Gather each line of the records where "push" appears.

(Beginning of EXTRACTED ENTRIES)

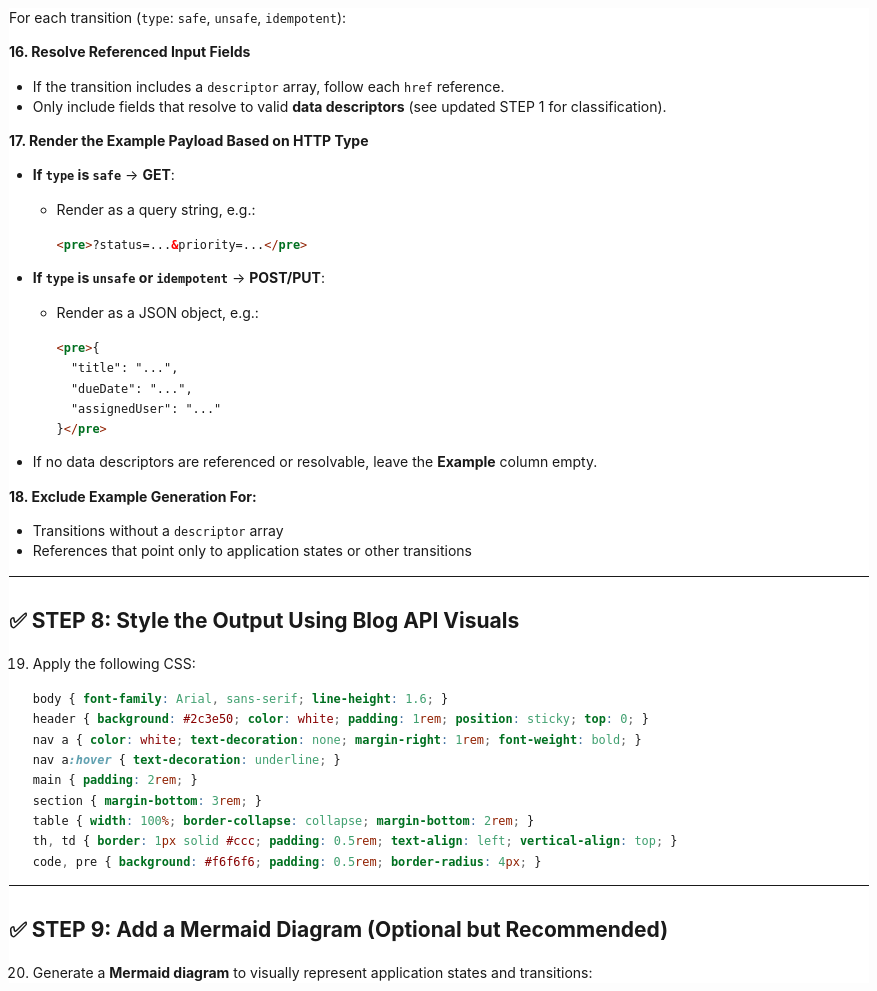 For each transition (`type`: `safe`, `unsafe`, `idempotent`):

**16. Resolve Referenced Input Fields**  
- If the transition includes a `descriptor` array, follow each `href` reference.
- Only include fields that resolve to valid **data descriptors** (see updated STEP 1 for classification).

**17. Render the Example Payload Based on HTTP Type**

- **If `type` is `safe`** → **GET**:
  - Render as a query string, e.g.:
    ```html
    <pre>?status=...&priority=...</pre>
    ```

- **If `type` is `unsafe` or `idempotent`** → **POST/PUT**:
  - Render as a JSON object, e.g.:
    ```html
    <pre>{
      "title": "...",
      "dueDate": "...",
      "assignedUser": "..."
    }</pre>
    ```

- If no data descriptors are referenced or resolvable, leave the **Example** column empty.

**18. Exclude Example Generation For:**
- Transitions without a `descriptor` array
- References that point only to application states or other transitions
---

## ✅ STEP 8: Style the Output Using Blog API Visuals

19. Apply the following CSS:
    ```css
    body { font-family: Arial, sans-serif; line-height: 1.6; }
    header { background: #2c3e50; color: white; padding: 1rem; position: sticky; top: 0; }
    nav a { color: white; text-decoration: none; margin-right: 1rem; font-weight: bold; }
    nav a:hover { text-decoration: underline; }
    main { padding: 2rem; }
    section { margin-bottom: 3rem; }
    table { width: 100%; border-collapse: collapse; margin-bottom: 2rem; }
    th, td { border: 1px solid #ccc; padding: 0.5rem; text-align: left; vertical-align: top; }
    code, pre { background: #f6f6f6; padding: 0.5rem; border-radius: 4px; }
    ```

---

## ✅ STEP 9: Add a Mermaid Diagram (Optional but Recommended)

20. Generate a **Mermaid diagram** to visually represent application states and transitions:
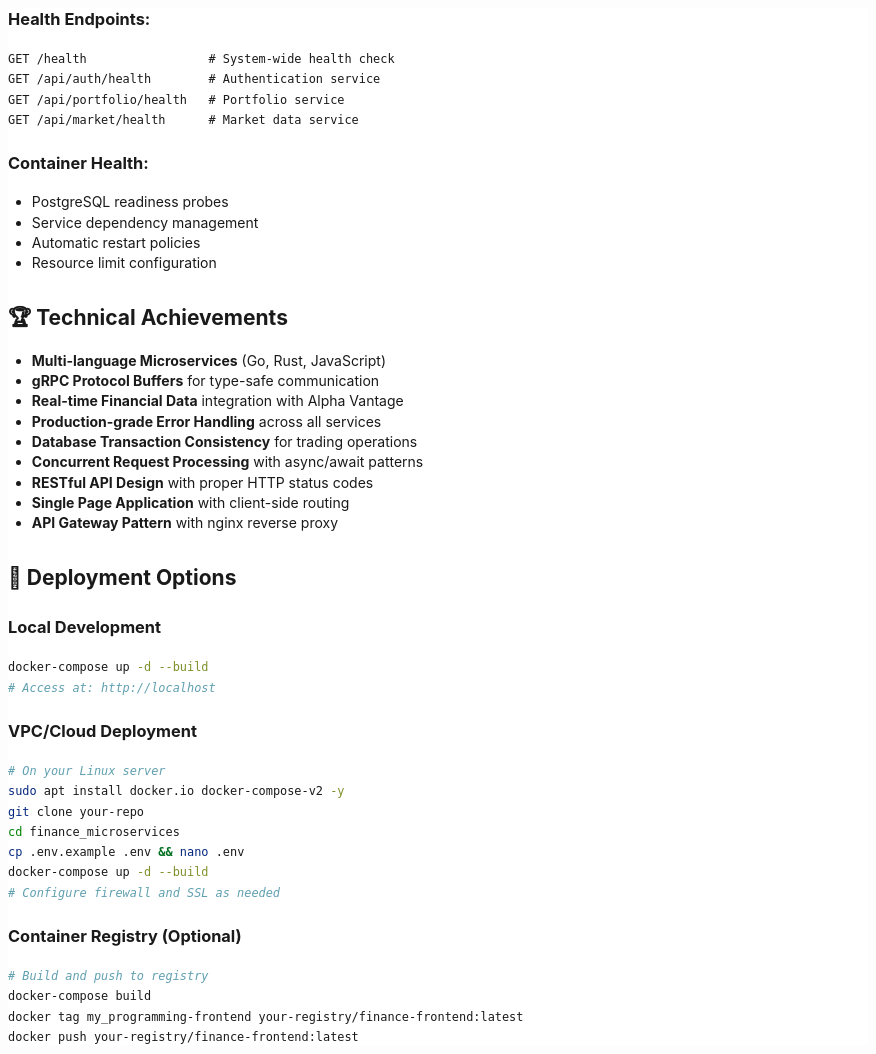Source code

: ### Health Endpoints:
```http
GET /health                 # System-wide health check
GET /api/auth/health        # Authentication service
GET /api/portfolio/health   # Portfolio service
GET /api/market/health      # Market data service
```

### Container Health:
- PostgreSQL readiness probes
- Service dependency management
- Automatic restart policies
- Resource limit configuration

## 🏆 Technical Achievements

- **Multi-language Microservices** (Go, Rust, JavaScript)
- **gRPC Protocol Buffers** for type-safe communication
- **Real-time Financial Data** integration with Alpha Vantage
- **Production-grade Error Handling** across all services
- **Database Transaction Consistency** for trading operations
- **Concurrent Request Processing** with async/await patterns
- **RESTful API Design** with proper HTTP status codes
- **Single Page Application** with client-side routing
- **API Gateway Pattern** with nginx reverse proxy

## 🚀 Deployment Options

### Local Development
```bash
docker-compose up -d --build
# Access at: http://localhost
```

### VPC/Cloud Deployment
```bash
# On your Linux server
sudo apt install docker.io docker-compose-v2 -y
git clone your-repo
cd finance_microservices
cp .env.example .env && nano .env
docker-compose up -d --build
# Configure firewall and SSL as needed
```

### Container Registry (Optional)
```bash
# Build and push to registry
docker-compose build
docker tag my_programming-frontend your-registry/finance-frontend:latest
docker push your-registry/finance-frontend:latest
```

(End of EXTRACTED ENTRIES)

_FINAL ANSWER:_
# Build and push to registry
docker push your-registry/finance-frontend:latest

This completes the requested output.